The sort of scaling that’s important is if you suddenly have a spike in volume, which we’ve had in this last year or so. In a traditional non-cloud implementation, you’re going to be scrambling, rushing in some new hardware. There’s a risk to doing that, because new hardware doesn’t always work right off the bat. Housing microservices entirely in the cloud means we can expand our footprint very quickly to handle spikes, and then we can downgrade back so we save money. That’s the third ingredient to what the new iteration of a clearing system looks like.
Can you give a number to how many independent microservices we’re talking about?
So we’re at the mid-level right now. I think we’ve got 30 to 50 microservices. Once we’ve got all the functionality, that’s going to go to somewhere around the 100 mark, maybe more. We’re not talking thousands. To qualify, I’m talking about a hundred or so different specific microservices doing their function, their task. What the cloud allows you to do is spin up multiple instances of that service. You might have tens or hundreds of iterations of specific services if you need that volume of throughput.
You used a similar word to describe both the early, fragmented approach and the later, monolithic approach: “unwieldy.” Can you look ahead and foresee what issues the cloud microservices approach might face?
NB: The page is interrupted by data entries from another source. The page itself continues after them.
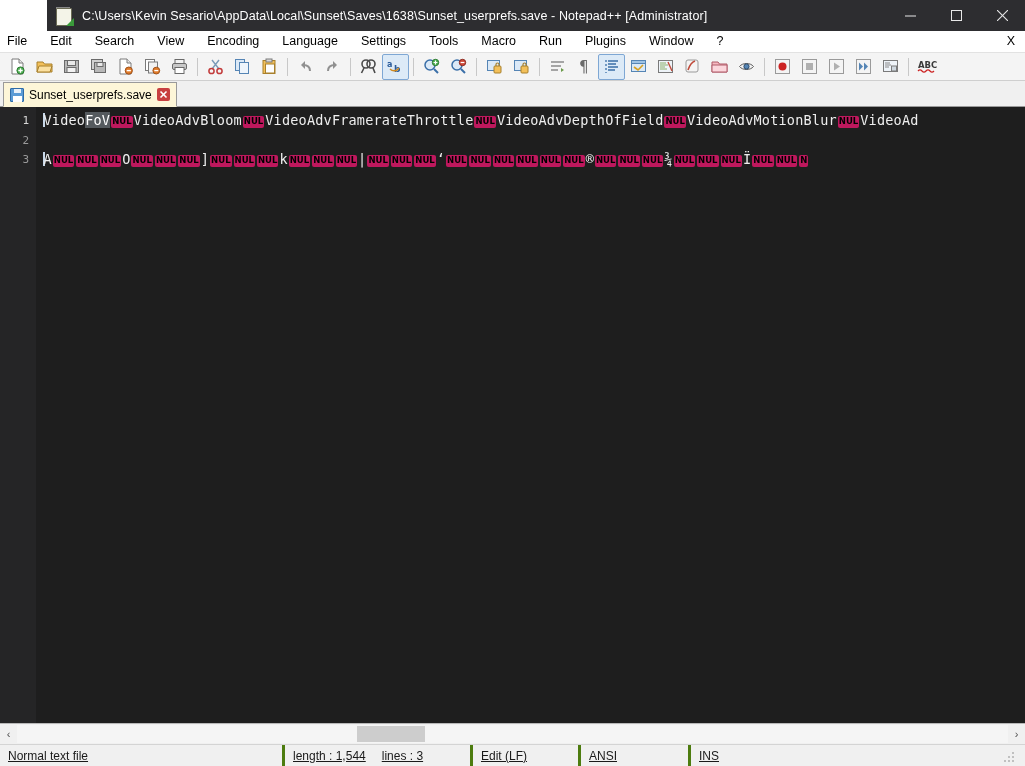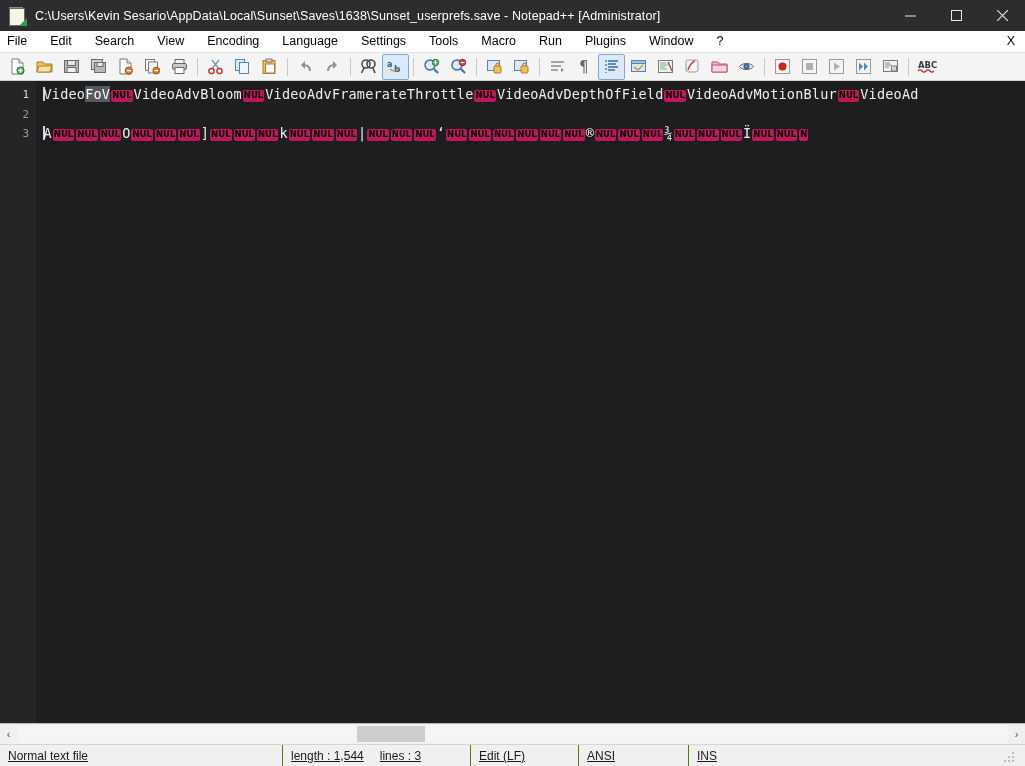--- a/index.html
+++ b/index.html
@@ -7,21 +7,21 @@
     width:1025px;height:766px;overflow:hidden;
     font-family:"Liberation Sans", sans-serif;
     background:#f0f0f0;
     -webkit-font-smoothing:antialiased;
   }
   .app{width:1025px;height:766px;display:flex;flex-direction:column;background:#ffffff;}
 
   
   .titlebar{
     height:31px;min-height:31px;background:#2d2d30;display:flex;align-items:center;
-    color:#ffffff;font-size:12.5px;position:relative;
+    color:#ffffff;font-size:12.5px;position:relative;margin-left:47px;
   }
   .title-icon{width:18px;height:18px;margin-left:8px;margin-right:9px;position:relative;flex:0 0 auto;}
   .title-icon .pad{
     position:absolute;left:1px;top:1px;width:14px;height:16px;background:#f4f4e8;
     border:1px solid #6b6b55;border-radius:1px;
   }
   .title-icon .spiral{position:absolute;left:1px;top:0;width:14px;height:3px;background:#888;}
   .title-icon .pencil{
     position:absolute;right:-1px;bottom:-1px;width:0;height:0;
     border-left:8px solid transparent;border-bottom:8px solid #3a9a3a;
@@ -99,21 +99,21 @@
   .hs-btn{width:17px;height:18px;display:flex;align-items:center;justify-content:center;color:#505050;font-size:11px;flex:0 0 auto;}
   .hs-track{flex:1 1 auto;height:18px;position:relative;background:#f5f5f5;}
   .hs-thumb{position:absolute;left:340px;top:1px;width:68px;height:16px;background:#cdcdcd;}
 
   
   .statusbar{
     height:21px;min-height:21px;background:#f0f0f0;border-top:1px solid #d4d4d4;
     display:flex;align-items:center;font-size:12px;color:#1a1a1a;text-decoration:underline;
   }
   .sb{height:21px;display:flex;align-items:center;padding:0 8px;box-sizing:border-box;white-space:nowrap;}
-  .sb + .sb{border-left:1px solid #4d7c0f;}
+  .sb + .sb{border-left:3px solid #4d7c0f;}
   .sb.f1{width:282px;}
   .sb.f2{width:188px;display:flex;gap:16px;}
   .sb.f3{width:272px;display:flex;gap:15px;}
   .sb.f4{width:108px;}
   .sb.f5{width:110px;}
   .sb.f6{flex:1 1 auto;align-items:center;}
   .grip{margin-left:auto;margin-right:3px;width:12px;height:12px;position:relative;opacity:.55;}
   .grip i{position:absolute;width:2px;height:2px;background:#9a9a9a;}
 </style>
 </head>
@@ -415,20 +415,36 @@
     <div class="sep"></div>
 
     <div class="tb">
         <svg width="20" height="17" viewBox="0 0 20 17">
           <text x="1" y="10" font-size="8.5" font-family="DejaVu Sans" font-weight="bold" fill="#3a3a3a">ABC</text>
           <path d="M1 13q2 -2.4 4 0t4 0t4 0t4 0" stroke="#cc2222" stroke-width="1.2" fill="none"></path>
         </svg>
       </div>
   </div>
 
+  <div class="tabbar">
+    <div class="tab">
+      <span class="save-ico">
+          <span class="body"></span>
+          <span class="sh"></span>
+          <span class="lbl"></span>
+        </span>
+      <span>Sunset_userprefs.save</span>
+      <span class="tab-close">
+        <svg width="9" height="9" viewBox="0 0 9 9">
+            <line x1="1.5" y1="1.5" x2="7.5" y2="7.5" stroke="#fff" stroke-width="1.6"></line>
+            <line x1="7.5" y1="1.5" x2="1.5" y2="7.5" stroke="#fff" stroke-width="1.6"></line>
+          </svg>
+      </span>
+    </div>
+  </div>
 
   <div class="editor-wrap">
     <div class="editor">
       <div class="gutter">
         <div class="ln cur">1</div>
         <div class="ln">2</div>
         <div class="ln">3</div>
       </div>
       <div class="code">
         <div class="row"><span class="caret"></span><span>Video</span><span class="sel">FoV</span><span class="cc">NUL</span><span>VideoAdvBloom</span><span class="cc">NUL</span><span>VideoAdvFramerateThrottle</span><span class="cc">NUL</span><span>VideoAdvDepthOfField</span><span class="cc">NUL</span><span>VideoAdvMotionBlur</span><span class="cc">NUL</span><span>VideoAd</span></div>

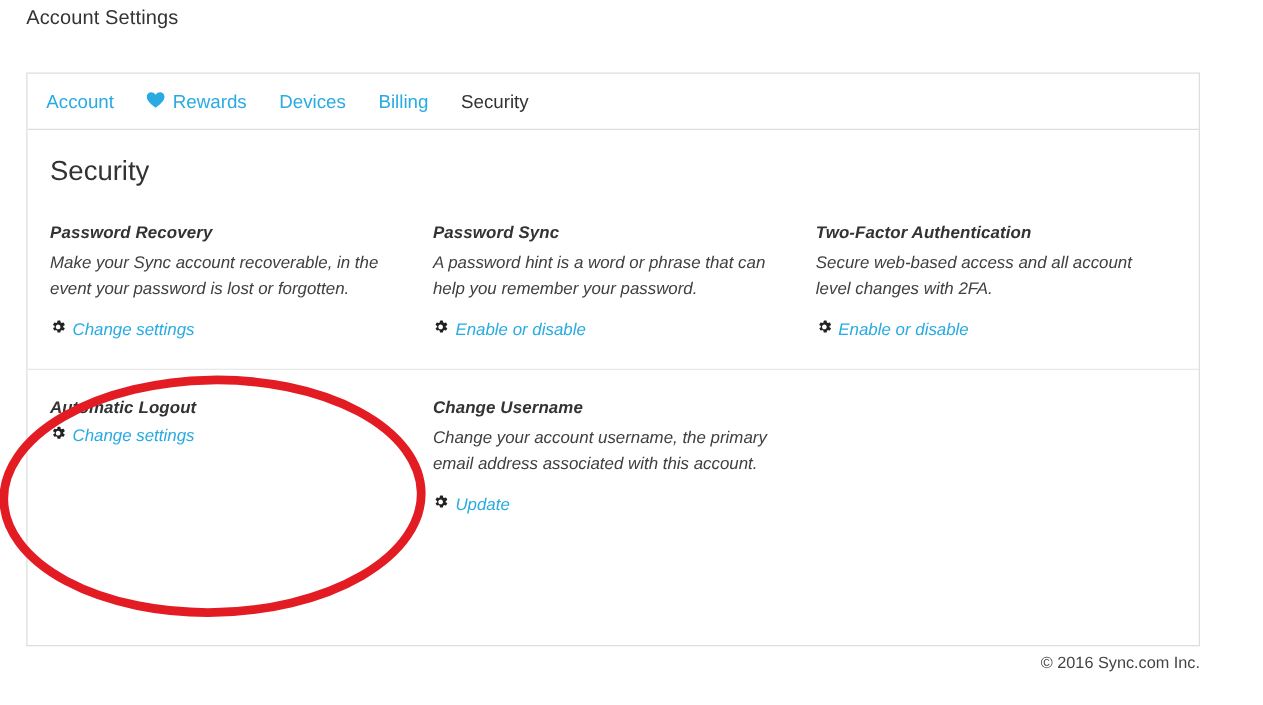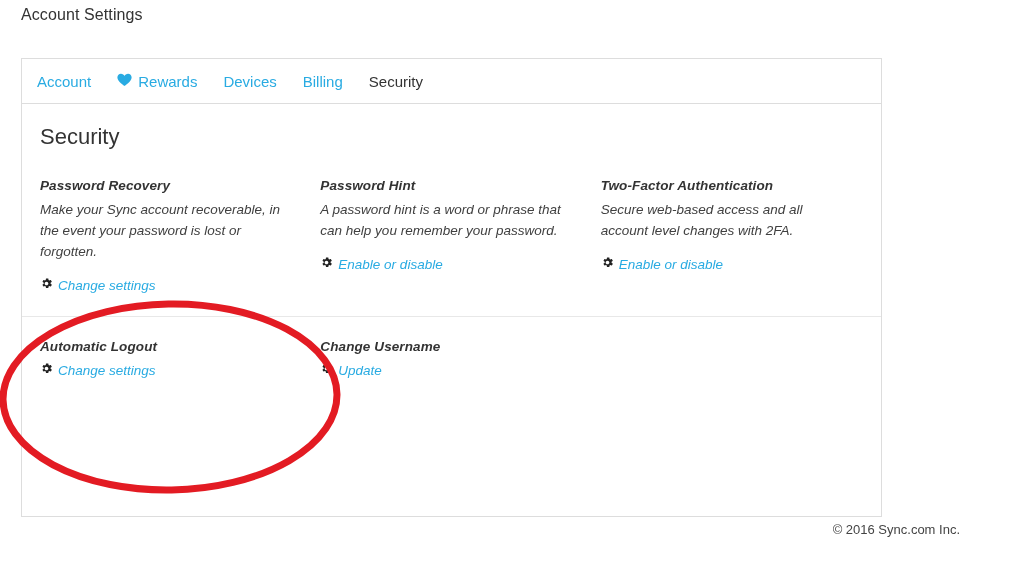--- a/index.html
+++ b/index.html
@@ -25,21 +25,21 @@
     font-weight: 400;
     color: #333333;
     letter-spacing: 0.1px;
   }
 
   
   .panel {
     position: absolute;
     left: 21px;
     top: 58px;
-    width: 861px;
+    width: 939px;
     height: 459px;
     border: 1px solid #dddddd;
     background: #ffffff;
     box-sizing: border-box;
   }
 
   
   .tabbar {
     height: 45px;
     border-bottom: 1px solid #dddddd;
@@ -202,21 +202,21 @@
           <span class="gear">
             <svg width="13" height="13" viewBox="0 0 16 16" aria-hidden="true">
               <path fill="#222222" d="M14.3 9.1l-1.3-.8c.1-.4.1-.8 0-1.2l1.3-.8c.2-.1.3-.4.2-.6l-1-1.7c-.1-.2-.4-.3-.6-.2l-1.4.5c-.3-.3-.6-.5-1-.6l-.2-1.5c0-.2-.2-.4-.5-.4H7.8c-.2 0-.4.2-.5.4l-.2 1.5c-.4.1-.7.3-1 .6l-1.4-.5c-.2-.1-.5 0-.6.2l-1 1.7c-.1.2-.1.5.2.6l1.3.8c-.1.4-.1.8 0 1.2l-1.3.8c-.2.1-.3.4-.2.6l1 1.7c.1.2.4.3.6.2l1.4-.5c.3.3.6.5 1 .6l.2 1.5c0 .2.2.4.5.4h2c.2 0 .4-.2.5-.4l.2-1.5c.4-.1.7-.3 1-.6l1.4.5c.2.1.5 0 .6-.2l1-1.7c.1-.2.1-.5-.2-.6zM8 10.3c-1.3 0-2.3-1-2.3-2.3s1-2.3 2.3-2.3 2.3 1 2.3 2.3-1 2.3-2.3 2.3z"></path>
             </svg>
           </span>
           <span>Change settings</span>
         </a>
       </div>
 
       <div class="card">
-        <div class="card-title">Password Hint</div>
+        <div class="card-title">Password Sync</div>
         <div class="card-desc">A password hint is a word or phrase that can help you remember your password.</div>
         <a class="card-action">
           <span class="gear">
             <svg width="13" height="13" viewBox="0 0 16 16" aria-hidden="true">
               <path fill="#222222" d="M14.3 9.1l-1.3-.8c.1-.4.1-.8 0-1.2l1.3-.8c.2-.1.3-.4.2-.6l-1-1.7c-.1-.2-.4-.3-.6-.2l-1.4.5c-.3-.3-.6-.5-1-.6l-.2-1.5c0-.2-.2-.4-.5-.4H7.8c-.2 0-.4.2-.5.4l-.2 1.5c-.4.1-.7.3-1 .6l-1.4-.5c-.2-.1-.5 0-.6.2l-1 1.7c-.1.2-.1.5.2.6l1.3.8c-.1.4-.1.8 0 1.2l-1.3.8c-.2.1-.3.4-.2.6l1 1.7c.1.2.4.3.6.2l1.4-.5c.3.3.6.5 1 .6l.2 1.5c0 .2.2.4.5.4h2c.2 0 .4-.2.5-.4l.2-1.5c.4-.1.7-.3 1-.6l1.4.5c.2.1.5 0 .6-.2l1-1.7c.1-.2.1-.5-.2-.6zM8 10.3c-1.3 0-2.3-1-2.3-2.3s1-2.3 2.3-2.3 2.3 1 2.3 2.3-1 2.3-2.3 2.3z"></path>
             </svg>
           </span>
           <span>Enable or disable</span>
         </a>
       </div>
@@ -245,20 +245,21 @@
             <svg width="13" height="13" viewBox="0 0 16 16" aria-hidden="true">
               <path fill="#222222" d="M14.3 9.1l-1.3-.8c.1-.4.1-.8 0-1.2l1.3-.8c.2-.1.3-.4.2-.6l-1-1.7c-.1-.2-.4-.3-.6-.2l-1.4.5c-.3-.3-.6-.5-1-.6l-.2-1.5c0-.2-.2-.4-.5-.4H7.8c-.2 0-.4.2-.5.4l-.2 1.5c-.4.1-.7.3-1 .6l-1.4-.5c-.2-.1-.5 0-.6.2l-1 1.7c-.1.2-.1.5.2.6l1.3.8c-.1.4-.1.8 0 1.2l-1.3.8c-.2.1-.3.4-.2.6l1 1.7c.1.2.4.3.6.2l1.4-.5c.3.3.6.5 1 .6l.2 1.5c0 .2.2.4.5.4h2c.2 0 .4-.2.5-.4l.2-1.5c.4-.1.7-.3 1-.6l1.4.5c.2.1.5 0 .6-.2l1-1.7c.1-.2.1-.5-.2-.6zM8 10.3c-1.3 0-2.3-1-2.3-2.3s1-2.3 2.3-2.3 2.3 1 2.3 2.3-1 2.3-2.3 2.3z"></path>
             </svg>
           </span>
           <span>Change settings</span>
         </a>
       </div>
 
       <div class="card">
         <div class="card-title">Change Username</div>
+        <div class="card-desc">Change your account username, the primary email address associated with this account.</div>
         <a class="card-action">
           <span class="gear">
             <svg width="13" height="13" viewBox="0 0 16 16" aria-hidden="true">
               <path fill="#222222" d="M14.3 9.1l-1.3-.8c.1-.4.1-.8 0-1.2l1.3-.8c.2-.1.3-.4.2-.6l-1-1.7c-.1-.2-.4-.3-.6-.2l-1.4.5c-.3-.3-.6-.5-1-.6l-.2-1.5c0-.2-.2-.4-.5-.4H7.8c-.2 0-.4.2-.5.4l-.2 1.5c-.4.1-.7.3-1 .6l-1.4-.5c-.2-.1-.5 0-.6.2l-1 1.7c-.1.2-.1.5.2.6l1.3.8c-.1.4-.1.8 0 1.2l-1.3.8c-.2.1-.3.4-.2.6l1 1.7c.1.2.4.3.6.2l1.4-.5c.3.3.6.5 1 .6l.2 1.5c0 .2.2.4.5.4h2c.2 0 .4-.2.5-.4l.2-1.5c.4-.1.7-.3 1-.6l1.4.5c.2.1.5 0 .6-.2l1-1.7c.1-.2.1-.5-.2-.6zM8 10.3c-1.3 0-2.3-1-2.3-2.3s1-2.3 2.3-2.3 2.3 1 2.3 2.3-1 2.3-2.3 2.3z"></path>
             </svg>
           </span>
           <span>Update</span>
         </a>
       </div>
 

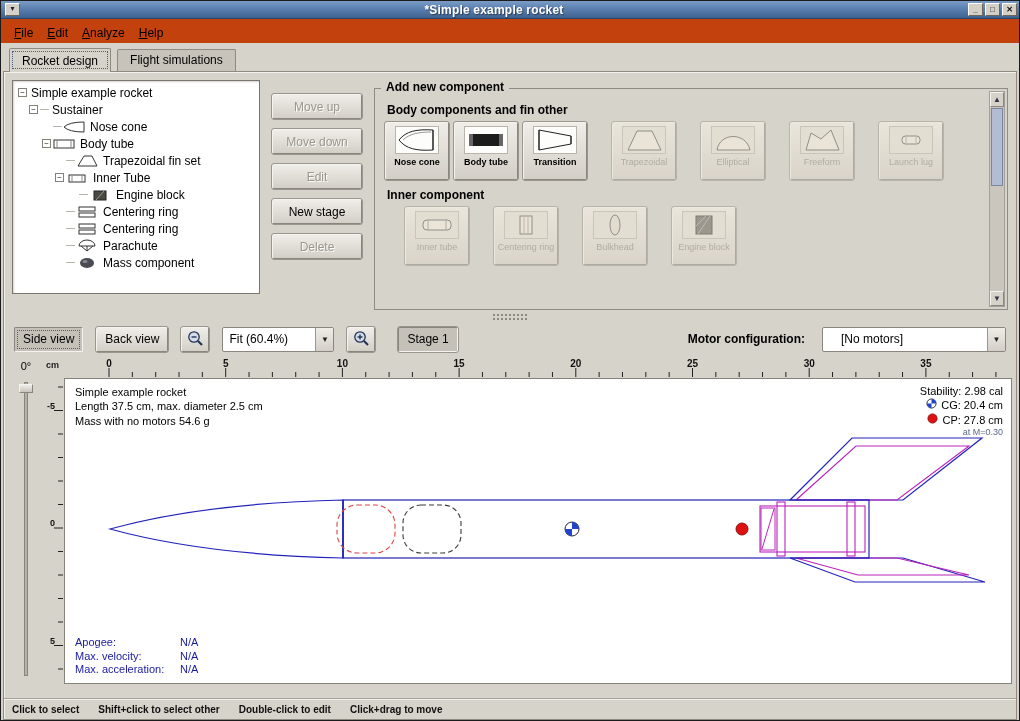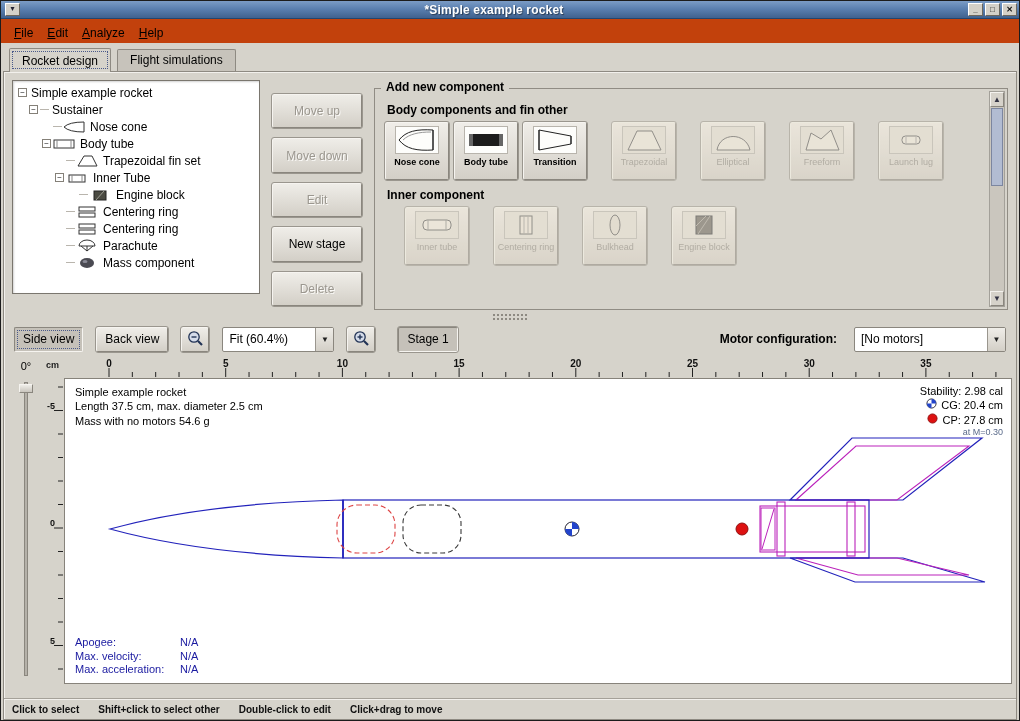--- a/index.html
+++ b/index.html
@@ -71,21 +71,21 @@
   .t-label { padding:0 2px; }
   
   .action-col { width:90px; display:flex; flex-direction:column; gap:10px; padding-top:14px; }
   .btn {
     font-family:"Liberation Sans",sans-serif; font-size:12px; color:#000; cursor:default;
     background:linear-gradient(to bottom,#efede8,#d3cfc7);
     border:1px solid; border-color:#f6f4f0 #8a867e #8a867e #f6f4f0;
     border-radius:2px; outline:1px solid #9a968e; outline-offset:0;
     padding:3px 8px; text-align:center;
   }
-  .action-col .btn { height:35px; }
+  .action-col .btn { height:25px; }
   .btn.disabled { color:#9b978f; text-shadow:1px 1px 0 #fbfaf8; }
   .btn.pressed { background:#c5c1b9; border-color:#8a867e #f6f4f0 #f6f4f0 #8a867e; }
   
   .group {
     flex:1; border:1px solid #908c84; position:relative; margin-top:8px;
     padding:10px 26px 6px 10px; height:222px;
   }
   .group-title {
     position:absolute; top:-9px; left:6px; background:#d6d3cb; padding:0 5px;
     font-weight:bold; font-size:12px;
@@ -132,21 +132,21 @@
     display:flex; align-items:stretch; height:25px; background:#fff;
     border:1px solid #8a867e; border-radius:2px;
   }
   .combo-text { padding:4px 6px 0 6px; font-size:12px; white-space:nowrap; flex:1; }
   .combo-arrow {
     width:18px; background:linear-gradient(to bottom,#efede8,#d3cfc7);
     border-left:1px solid #9a968e; font-size:8px; color:#222;
     display:flex; align-items:center; justify-content:center;
   }
   .zoom-combo { width:112px; }
-  .motor-combo { width:152px; }
+  .motor-combo { width:184px;padding-left:12px; }
   .toolbar-spacer { flex:1; }
   .motor-label { font-weight:bold; margin-right:4px; }
   .stage-btn { margin-left:10px; }
   
   .view-area { display:flex; padding:2px 4px 0 4px; height:332px; }
   .rot-col { width:36px; display:flex; flex-direction:column; align-items:center; }
   .rot-label { height:20px; font-size:11px; padding-top:2px; }
   .rot-slider { position:relative; width:20px; flex:1; margin-bottom:8px; }
   .rot-track { position:absolute; left:8px; top:4px; bottom:4px; width:4px;
     background:#b5b1a9; border:1px solid #8a867e; }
One thing we’ve come across is microservice bloat. That’s where you start building a microservice, and you realize it’s got to do too many things. At some point you have to recognize it’s becoming unwieldy, and break it up. If you don’t keep an eye on it, it can sneak up on you. You have to recognize when it’s time to break a microservice into two or more distinct microservices.
For context, can you briefly go back further in time tell the story of what the COBOL era supplanted?
Paper. That’s what COBOL fixed, or at least helped address. People had paper sheets and they would exchange papers between each other. Then they would compare those, and there were adding machines, and they would write down the results. And paper persists. It continued through the COBOL era, and even today physical stocks still exist, though not as widely as they used to. You still have these people on the street called runners who actually have pouches containing the stocks. They run down to the DTC window, and actually hand over the stocks in person. Somebody sits there and counts the stocks and ticks them off. Before we had the computerized version of clearing systems, that’s how all stocks were handled. There was a big ledger where they kept track of everything.
Back then we had a two-weeks settlement cycle due to all the literal paperwork. And back then, the only place this was happening was actually on Wall Street. People were physically in the same vicinity so they would easily be able to exchange paperwork. You can’t scale that, right? It doesn’t matter how many clerks, the process just won’t go any faster.
Even on the clearing side, today, there is still physical stock, which has to be put in a vault. One of the regulatory bodies has this rule that, to this day, you have to do a quarterly vault count. Back at my old firm, we had a really big vault, packed with physicals. We were one of the few firms that could manage the work. We called it “all hands on deck.” Everybody would sit at their desk, the vault would be taken out, and then they’d dump a bunch of stocks on your desk and you and write it all down, and then somebody would go around, get everybody’s recording, tally it, and then compare it to the electronic stock record. They would have to make sure that what’s physically in the vault and what you had recorded align. The chief compliance officer would then sign that vault count into the SEC and say, “Yep, we counted them physically and they all match.”
We’ve come a long way.